[Entries drawn from a collection]

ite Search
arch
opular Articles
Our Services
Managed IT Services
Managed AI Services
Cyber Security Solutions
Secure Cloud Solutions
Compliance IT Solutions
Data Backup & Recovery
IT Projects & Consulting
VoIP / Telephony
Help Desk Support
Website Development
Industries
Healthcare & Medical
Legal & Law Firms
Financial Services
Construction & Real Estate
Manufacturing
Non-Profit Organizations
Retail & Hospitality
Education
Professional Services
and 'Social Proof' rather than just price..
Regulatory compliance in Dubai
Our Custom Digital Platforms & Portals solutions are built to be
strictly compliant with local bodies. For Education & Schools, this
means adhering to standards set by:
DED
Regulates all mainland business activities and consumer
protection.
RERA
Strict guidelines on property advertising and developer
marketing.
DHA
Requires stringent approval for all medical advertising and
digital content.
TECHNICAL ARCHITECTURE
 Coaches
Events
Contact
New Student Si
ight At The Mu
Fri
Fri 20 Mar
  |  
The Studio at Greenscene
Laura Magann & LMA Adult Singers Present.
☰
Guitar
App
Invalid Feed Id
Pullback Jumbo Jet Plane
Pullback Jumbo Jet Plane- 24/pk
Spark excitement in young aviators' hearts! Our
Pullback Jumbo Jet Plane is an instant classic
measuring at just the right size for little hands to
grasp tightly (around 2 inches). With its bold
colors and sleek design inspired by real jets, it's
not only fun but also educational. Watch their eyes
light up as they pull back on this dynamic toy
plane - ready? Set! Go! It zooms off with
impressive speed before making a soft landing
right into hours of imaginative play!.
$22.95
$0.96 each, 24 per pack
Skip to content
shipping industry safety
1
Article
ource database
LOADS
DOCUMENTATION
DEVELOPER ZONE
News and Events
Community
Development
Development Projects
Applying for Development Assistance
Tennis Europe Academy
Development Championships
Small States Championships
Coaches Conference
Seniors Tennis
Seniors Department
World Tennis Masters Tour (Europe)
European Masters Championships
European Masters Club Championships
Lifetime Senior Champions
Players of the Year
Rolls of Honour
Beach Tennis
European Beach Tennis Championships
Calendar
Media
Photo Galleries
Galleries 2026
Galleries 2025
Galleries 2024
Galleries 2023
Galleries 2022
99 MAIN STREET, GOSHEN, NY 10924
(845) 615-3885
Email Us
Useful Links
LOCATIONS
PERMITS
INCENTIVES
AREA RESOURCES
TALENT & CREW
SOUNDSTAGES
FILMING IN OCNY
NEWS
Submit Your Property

* **Task prompt**
Can you turn the records, from the first line through the line containing "Our Custom Digital", inclusive, into a Markdown table with the columns Row and Line text, skipping any blank lines?

* **Answer to the problem**
| Row | Line text |
|---|---|
| 1 | ite Search |
| 2 | arch |
| 3 | opular Articles |
| 4 | Our Services |
| 5 | Managed IT Services |
| 6 | Managed AI Services |
| 7 | Cyber Security Solutions |
| 8 | Secure Cloud Solutions |
| 9 | Compliance IT Solutions |
| 10 | Data Backup & Recovery |
| 11 | IT Projects & Consulting |
| 12 | VoIP / Telephony |
| 13 | Help Desk Support |
| 14 | Website Development |
| 15 | Industries |
| 16 | Healthcare & Medical |
| 17 | Legal & Law Firms |
| 18 | Financial Services |
| 19 | Construction & Real Estate |
| 20 | Manufacturing |
| 21 | Non-Profit Organizations |
| 22 | Retail & Hospitality |
| 23 | Education |
| 24 | Professional Services |
| 25 | and 'Social Proof' rather than just price.. |
| 26 | Regulatory compliance in Dubai |
| 27 | Our Custom Digital Platforms & Portals solutions are built to be |